The Mad Marketing of Jack Davis’s Commercials [Video]
If you’re a comic book reader, you’re probably most familiar with the legendary Jack Davis from his work as the artist of the classic EC horror titles of the ’50s and his status as one of the founding creators of MAD Magazine. What you might not know, however, is that there was a time when he was one of the highest-paid illustrators in the world, thanks to his work in advertising.
His career as a commercial illustrator hit its height in the ’60s, and if you’ve never seen the ads he produced for products like Gilette razors, sleeping pills and various boozes — not to be used in combination with each other — I can assure you that they’re exactly as weird as you want them to be. To prove it, we’ve got a mix of classic Jack Davis commercials after the cut, and trust me: you’re going to want to watch it.
One of the most interesting things about this is that they went with Davis’s art for a cereal commercial starring comedienne Ruth Buzzi, which is a testament to how highly regarded Davis was in the world of advertising. Someone thought it would be better — or at least faster and easier to produce — to have Davis do it rather than bringing Buzzi in and filming it live.
As for the rest of the ads, they are a delight. I’m particularly fond of the first one for Utica Club Beer and the assertion that it’ll mellow you out unless you’re a cartoon mobster. That had to have reigned as the best beer commercial until the Ramones did three singles for Steel Reserve.

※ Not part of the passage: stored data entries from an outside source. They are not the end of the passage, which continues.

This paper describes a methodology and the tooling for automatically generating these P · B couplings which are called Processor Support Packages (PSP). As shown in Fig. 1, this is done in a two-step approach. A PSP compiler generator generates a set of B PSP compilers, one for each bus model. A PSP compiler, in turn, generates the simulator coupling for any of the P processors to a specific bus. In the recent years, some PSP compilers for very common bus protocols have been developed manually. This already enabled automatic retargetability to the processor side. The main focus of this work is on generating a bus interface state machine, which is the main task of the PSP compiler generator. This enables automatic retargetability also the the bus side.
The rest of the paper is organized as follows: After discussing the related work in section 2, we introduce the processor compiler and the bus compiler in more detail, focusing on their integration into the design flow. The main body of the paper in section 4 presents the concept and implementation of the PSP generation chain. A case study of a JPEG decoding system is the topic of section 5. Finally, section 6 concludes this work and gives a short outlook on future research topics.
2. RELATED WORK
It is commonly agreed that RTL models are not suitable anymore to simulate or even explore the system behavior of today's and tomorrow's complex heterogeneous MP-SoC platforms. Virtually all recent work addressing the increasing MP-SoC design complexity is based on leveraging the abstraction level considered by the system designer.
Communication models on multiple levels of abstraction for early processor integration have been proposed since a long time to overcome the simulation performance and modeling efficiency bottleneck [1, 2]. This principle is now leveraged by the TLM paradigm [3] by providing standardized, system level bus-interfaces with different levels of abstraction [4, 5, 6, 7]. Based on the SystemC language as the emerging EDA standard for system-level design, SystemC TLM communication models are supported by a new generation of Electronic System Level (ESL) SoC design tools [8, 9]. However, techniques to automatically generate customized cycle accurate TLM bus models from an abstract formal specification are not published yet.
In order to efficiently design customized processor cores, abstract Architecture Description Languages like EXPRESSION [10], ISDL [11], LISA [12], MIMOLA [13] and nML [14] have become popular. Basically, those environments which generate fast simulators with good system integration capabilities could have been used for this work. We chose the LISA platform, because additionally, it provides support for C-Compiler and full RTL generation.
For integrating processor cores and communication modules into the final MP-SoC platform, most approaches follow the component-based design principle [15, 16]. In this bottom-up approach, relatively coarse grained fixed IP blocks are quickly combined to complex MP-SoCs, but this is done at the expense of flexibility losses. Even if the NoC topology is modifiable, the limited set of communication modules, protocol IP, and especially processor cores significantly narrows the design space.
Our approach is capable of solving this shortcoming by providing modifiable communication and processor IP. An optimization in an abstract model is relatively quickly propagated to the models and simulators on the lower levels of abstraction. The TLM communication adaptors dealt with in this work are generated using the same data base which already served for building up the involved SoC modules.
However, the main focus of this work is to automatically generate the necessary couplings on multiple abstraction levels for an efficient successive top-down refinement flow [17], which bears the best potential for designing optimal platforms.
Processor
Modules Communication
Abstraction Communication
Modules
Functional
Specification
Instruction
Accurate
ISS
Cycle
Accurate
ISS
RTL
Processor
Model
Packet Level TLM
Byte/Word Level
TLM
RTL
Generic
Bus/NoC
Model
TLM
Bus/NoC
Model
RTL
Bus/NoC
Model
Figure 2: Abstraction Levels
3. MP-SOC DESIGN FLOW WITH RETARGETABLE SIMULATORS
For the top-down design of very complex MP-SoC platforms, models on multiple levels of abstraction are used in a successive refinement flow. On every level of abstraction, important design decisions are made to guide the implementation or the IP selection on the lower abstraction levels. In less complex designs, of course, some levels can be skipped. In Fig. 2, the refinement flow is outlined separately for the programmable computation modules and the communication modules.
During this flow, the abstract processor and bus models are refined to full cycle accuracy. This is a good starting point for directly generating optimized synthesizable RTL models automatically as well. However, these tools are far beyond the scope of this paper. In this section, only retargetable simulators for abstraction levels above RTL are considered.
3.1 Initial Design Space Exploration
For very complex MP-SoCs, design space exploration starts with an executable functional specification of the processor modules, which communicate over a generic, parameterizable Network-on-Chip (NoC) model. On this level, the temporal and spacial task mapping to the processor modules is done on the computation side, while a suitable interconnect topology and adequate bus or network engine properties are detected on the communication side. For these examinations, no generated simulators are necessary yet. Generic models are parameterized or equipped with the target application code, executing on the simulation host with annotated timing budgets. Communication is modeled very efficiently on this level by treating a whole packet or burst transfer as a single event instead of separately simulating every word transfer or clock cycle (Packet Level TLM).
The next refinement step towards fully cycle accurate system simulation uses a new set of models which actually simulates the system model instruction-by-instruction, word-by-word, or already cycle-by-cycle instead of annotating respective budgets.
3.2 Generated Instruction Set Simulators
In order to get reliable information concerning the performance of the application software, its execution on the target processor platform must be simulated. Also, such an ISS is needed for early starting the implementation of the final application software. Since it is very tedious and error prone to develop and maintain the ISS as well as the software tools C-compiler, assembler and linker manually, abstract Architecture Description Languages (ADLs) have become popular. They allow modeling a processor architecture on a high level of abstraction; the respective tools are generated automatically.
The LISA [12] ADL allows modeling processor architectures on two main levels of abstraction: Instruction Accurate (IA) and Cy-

The best one by far, however, has to be the truly insane ad for Cask Mountain Wine. I have no idea why someone decided that the best way to sell this stuff was to assure customers that hillbillies had sex in the stuff you’re drinking, but Davis pulls it off. In fact, with his expressive, friendly cartooning and hilarious exaggerations, he makes the idea of drinking something that was mixed with hillbilly love leavings downright appealing.
Well, no, he doesn’t. It’s still the most disgusting thing I’ve ever heard. But he comes close, and when you’re working with that much of a handicap, that’s gotta count for something.
Incidentally, Cask Mountain Wine doesn’t seem to be around anymore, but Davis certainly is, and he’s still one of the greats.